| Data for the task |
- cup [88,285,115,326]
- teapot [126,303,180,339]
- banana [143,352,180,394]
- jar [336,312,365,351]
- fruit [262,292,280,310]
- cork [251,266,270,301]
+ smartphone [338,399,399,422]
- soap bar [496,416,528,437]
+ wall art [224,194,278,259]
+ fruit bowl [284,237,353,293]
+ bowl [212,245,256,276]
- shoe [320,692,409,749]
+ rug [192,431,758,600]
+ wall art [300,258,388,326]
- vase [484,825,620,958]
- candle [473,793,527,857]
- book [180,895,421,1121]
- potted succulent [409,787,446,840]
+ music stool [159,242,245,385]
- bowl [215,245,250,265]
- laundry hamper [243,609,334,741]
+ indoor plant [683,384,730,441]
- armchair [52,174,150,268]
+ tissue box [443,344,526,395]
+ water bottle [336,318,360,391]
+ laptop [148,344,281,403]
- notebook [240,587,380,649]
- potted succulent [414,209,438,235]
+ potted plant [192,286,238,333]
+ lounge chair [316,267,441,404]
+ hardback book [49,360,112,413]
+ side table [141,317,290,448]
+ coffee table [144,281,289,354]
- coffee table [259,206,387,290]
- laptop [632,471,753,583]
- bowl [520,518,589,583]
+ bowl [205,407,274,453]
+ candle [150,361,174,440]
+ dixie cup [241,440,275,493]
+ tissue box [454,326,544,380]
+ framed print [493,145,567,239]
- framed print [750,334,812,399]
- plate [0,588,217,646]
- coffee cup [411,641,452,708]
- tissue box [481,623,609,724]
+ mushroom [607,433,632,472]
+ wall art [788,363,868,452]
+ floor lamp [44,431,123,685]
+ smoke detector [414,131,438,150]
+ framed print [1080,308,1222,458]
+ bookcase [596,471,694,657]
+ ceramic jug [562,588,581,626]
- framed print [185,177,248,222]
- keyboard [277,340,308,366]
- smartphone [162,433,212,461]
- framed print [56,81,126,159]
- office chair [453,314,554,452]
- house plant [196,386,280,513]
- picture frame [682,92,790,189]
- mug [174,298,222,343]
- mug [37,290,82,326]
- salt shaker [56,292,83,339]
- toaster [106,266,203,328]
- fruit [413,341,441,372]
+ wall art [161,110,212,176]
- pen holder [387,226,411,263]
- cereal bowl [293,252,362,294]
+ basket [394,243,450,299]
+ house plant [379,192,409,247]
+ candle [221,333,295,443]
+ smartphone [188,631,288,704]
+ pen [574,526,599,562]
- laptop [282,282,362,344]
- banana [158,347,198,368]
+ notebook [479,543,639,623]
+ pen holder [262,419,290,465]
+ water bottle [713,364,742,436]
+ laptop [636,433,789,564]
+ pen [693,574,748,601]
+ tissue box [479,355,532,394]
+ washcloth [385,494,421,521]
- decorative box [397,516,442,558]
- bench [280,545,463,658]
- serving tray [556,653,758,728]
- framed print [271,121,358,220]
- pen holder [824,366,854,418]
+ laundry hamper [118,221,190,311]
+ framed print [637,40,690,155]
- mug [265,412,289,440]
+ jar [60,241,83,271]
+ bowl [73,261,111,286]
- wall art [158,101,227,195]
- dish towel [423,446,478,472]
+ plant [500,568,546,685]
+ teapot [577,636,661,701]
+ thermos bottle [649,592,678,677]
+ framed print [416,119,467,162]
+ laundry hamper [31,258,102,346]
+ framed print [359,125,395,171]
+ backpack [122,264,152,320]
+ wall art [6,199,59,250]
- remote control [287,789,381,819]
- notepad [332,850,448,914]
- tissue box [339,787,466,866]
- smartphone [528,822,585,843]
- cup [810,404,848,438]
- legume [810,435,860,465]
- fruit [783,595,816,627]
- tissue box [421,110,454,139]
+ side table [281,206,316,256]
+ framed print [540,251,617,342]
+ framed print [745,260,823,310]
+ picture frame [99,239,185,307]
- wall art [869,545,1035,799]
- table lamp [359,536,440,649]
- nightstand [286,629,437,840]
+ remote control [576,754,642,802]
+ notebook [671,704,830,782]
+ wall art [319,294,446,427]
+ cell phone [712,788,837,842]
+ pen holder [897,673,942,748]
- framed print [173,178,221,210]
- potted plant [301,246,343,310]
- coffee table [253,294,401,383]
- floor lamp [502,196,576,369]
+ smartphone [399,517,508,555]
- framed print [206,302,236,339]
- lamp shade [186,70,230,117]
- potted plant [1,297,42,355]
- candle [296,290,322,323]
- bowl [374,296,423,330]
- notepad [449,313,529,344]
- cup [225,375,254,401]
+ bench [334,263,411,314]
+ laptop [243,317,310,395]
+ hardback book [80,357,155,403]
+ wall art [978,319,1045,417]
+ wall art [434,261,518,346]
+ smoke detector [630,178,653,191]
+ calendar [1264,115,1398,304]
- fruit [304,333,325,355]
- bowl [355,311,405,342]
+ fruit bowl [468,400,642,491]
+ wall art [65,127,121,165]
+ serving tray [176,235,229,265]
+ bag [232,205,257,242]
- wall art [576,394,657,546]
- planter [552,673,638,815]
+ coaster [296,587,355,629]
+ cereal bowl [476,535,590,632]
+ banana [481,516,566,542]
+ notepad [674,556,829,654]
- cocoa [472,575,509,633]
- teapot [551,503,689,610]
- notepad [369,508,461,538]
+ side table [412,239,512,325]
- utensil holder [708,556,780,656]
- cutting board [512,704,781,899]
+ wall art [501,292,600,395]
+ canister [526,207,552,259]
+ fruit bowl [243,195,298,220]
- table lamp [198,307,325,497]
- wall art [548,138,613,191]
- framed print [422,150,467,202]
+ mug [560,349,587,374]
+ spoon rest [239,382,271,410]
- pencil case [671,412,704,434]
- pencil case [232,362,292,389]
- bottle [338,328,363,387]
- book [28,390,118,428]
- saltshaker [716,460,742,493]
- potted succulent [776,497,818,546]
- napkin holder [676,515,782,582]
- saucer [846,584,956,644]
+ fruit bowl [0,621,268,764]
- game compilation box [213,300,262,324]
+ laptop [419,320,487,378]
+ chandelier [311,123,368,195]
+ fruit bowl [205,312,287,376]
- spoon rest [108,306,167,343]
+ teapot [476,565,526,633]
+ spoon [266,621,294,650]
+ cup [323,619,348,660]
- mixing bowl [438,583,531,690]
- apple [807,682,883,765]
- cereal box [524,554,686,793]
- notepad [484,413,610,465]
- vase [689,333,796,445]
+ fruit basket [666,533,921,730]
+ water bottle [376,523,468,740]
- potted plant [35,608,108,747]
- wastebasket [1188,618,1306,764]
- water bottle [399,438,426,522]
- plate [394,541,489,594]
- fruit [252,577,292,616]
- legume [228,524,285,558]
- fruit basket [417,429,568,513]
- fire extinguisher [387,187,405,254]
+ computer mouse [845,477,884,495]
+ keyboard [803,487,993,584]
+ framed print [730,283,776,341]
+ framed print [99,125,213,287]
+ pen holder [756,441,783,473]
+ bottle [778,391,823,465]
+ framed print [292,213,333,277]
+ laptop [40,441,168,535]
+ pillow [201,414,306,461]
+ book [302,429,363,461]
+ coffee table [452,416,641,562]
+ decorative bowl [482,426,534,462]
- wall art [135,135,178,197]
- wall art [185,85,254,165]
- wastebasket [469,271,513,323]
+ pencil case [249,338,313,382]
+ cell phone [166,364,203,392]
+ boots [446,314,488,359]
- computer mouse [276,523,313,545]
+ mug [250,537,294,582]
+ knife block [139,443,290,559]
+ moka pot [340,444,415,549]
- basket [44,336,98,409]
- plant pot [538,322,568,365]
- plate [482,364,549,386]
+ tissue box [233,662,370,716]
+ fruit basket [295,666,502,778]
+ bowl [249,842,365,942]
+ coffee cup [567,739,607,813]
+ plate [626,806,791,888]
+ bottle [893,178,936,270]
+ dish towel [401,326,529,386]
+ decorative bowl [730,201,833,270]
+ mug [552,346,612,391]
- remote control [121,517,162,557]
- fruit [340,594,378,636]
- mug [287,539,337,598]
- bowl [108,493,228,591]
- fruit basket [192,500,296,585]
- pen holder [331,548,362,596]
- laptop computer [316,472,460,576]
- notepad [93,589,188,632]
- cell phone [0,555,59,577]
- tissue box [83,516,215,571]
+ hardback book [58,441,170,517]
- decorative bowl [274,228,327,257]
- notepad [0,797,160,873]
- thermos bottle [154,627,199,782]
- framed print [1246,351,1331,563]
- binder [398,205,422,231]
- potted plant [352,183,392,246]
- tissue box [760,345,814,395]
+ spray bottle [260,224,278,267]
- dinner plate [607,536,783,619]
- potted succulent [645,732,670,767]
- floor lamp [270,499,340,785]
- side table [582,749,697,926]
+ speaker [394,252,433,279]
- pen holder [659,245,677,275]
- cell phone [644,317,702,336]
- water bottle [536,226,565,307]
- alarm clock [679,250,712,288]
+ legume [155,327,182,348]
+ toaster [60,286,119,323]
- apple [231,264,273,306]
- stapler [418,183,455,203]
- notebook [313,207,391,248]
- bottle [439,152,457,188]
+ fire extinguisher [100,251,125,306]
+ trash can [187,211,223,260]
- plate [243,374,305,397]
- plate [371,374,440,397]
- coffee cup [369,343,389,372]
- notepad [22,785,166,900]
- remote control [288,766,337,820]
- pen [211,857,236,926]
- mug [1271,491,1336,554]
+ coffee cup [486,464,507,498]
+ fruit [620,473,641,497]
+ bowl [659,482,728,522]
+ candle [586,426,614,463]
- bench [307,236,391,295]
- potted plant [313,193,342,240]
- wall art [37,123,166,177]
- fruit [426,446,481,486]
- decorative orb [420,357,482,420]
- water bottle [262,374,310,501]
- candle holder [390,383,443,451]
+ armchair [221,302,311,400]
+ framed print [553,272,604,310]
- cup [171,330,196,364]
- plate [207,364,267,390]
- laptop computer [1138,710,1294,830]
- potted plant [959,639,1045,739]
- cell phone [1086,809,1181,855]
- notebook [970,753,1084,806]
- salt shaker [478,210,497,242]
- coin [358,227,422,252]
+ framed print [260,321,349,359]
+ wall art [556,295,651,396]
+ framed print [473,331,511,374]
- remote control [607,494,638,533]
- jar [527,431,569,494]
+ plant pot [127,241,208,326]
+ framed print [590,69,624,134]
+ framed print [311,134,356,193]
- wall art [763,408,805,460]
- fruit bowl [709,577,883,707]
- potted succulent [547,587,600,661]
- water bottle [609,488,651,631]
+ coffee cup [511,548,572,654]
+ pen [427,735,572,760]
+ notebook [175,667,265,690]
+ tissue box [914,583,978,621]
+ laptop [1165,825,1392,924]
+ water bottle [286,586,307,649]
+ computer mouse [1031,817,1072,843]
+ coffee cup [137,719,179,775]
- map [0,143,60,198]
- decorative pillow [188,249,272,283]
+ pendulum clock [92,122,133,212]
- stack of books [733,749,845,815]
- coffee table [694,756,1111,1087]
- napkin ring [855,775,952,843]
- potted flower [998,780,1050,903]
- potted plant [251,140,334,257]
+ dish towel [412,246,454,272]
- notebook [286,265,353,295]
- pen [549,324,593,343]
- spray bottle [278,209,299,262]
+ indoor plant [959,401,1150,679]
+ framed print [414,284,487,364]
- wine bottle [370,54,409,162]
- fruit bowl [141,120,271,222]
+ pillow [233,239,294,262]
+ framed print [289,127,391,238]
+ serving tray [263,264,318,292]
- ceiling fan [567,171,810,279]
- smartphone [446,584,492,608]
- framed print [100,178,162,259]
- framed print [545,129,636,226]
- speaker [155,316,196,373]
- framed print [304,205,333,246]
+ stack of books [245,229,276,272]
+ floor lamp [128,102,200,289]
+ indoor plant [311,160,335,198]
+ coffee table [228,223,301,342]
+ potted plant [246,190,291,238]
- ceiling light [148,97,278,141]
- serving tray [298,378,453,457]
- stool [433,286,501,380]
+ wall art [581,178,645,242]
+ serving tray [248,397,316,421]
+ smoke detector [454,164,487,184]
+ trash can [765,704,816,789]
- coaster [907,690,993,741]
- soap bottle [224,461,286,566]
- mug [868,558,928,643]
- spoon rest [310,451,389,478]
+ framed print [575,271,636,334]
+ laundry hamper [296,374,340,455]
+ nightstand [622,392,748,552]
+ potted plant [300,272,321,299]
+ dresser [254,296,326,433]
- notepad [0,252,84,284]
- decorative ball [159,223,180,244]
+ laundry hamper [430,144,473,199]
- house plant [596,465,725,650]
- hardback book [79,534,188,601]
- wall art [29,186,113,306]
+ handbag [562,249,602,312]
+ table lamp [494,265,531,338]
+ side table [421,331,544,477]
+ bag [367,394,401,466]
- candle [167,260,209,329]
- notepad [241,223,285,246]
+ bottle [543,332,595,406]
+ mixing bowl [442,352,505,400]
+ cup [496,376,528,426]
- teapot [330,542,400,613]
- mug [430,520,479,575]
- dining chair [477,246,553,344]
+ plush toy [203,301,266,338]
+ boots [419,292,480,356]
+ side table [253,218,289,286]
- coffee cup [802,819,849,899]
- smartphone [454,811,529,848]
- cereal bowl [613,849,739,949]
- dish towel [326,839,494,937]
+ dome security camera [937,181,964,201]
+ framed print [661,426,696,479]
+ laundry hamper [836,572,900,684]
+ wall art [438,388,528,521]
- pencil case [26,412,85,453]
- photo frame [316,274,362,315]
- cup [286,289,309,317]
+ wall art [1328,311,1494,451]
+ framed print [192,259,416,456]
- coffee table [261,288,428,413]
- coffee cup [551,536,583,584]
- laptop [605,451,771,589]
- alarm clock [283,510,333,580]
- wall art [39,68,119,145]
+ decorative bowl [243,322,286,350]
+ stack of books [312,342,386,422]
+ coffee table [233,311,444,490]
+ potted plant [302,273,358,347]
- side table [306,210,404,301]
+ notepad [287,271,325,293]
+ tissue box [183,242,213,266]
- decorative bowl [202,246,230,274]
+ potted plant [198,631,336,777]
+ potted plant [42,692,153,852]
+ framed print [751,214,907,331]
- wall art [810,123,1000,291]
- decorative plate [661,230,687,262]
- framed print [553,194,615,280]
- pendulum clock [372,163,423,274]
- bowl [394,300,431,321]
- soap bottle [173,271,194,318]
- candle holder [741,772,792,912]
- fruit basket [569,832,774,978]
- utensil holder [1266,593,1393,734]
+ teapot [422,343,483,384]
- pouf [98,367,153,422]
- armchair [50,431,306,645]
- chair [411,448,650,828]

| Work to complete |
Within the data above, how many lines include the string "spray"? Answer with the number by itself.

| Solution for this task |
2